What allows a ball (squash ball) to roll and not bounce out of a corner? In squash, a ball may roll out of a corner with little or no visible bounce.
What allows a warm and bouncy rubber ball, being hit into a corner with great force, to roll and not bounce out?
Can a kids bouncy ball (i.e., a very bouncy rubber ball of similar size but not hollow) also roll out of a corner?
Question coming from a non-physicist!
 A: I tried this with a tennis ball myself and for this to happen it depends a lot on the direction the ball is spinning and how fast it is spinning.

I tried it both obliquely and straight ahead and when spun in the right way it would roll just like the squash ball in the video you linked. Which is a good thing so now we can simplify the scenario into a two-dimensional collision.

(Red arrow: Friction, Light grey arrow: contact force. Clockwise and anti-clockwise with reference to the diagram)
If you could try it yourself you would see that if you spun the ball anti-clock clockwise the ball would try to climb up the wall. This is because friction opposes the direction of spin and friction on the ball-wall interface has a direction pointing upwards.
How about when we spin it clockwise, as I have drawn in my diagram?
It now depends on how fast you spin the ball, If spun fast enough the frictional force dominates against the contact force or "rebounding force" pushing it up and the ball stays grounded and the contact force on the ball-wall interface and friction on the ball-ground interface changes its direction.
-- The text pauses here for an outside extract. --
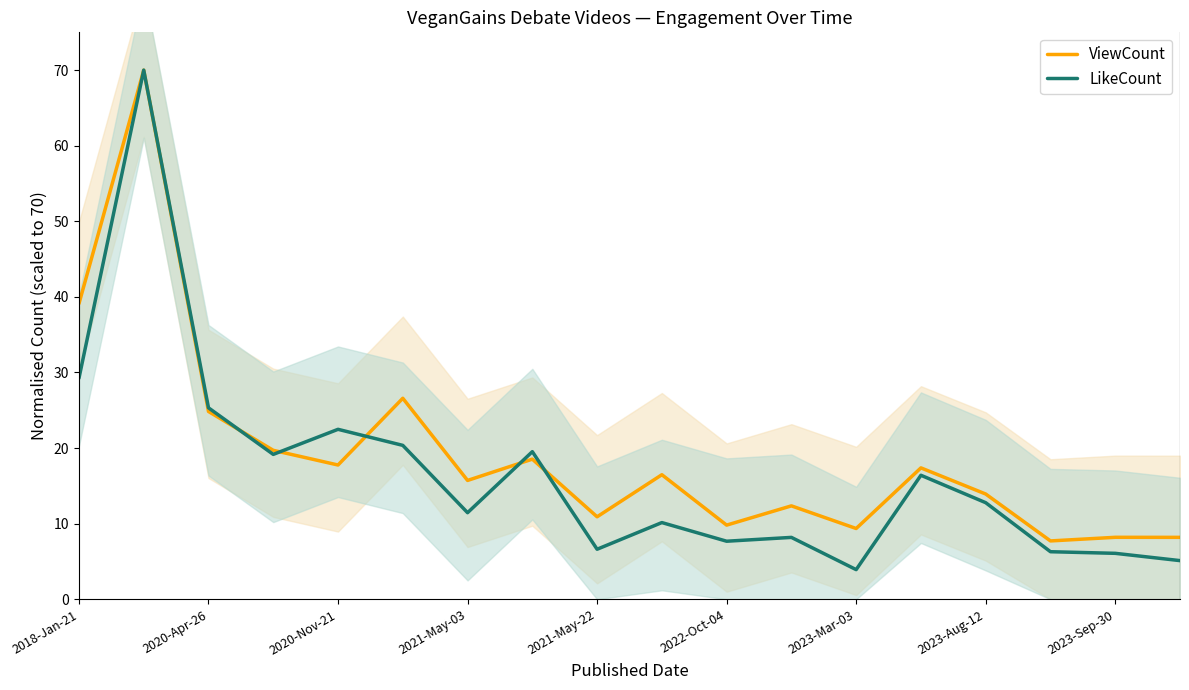

Where is LikeCount nearest to the value 36?

2018-Jan-21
I've refrained from using terms like momentum and angular velocity for your simplicity. I simplified the problem as much as I can and most of what's happening is the same for the oblique collision in the video but the ball most probably spun along the direction of travel as there seems to be no resistance to its motion and friction would have two more components that just slow the ball and its rotation everything else should be the same.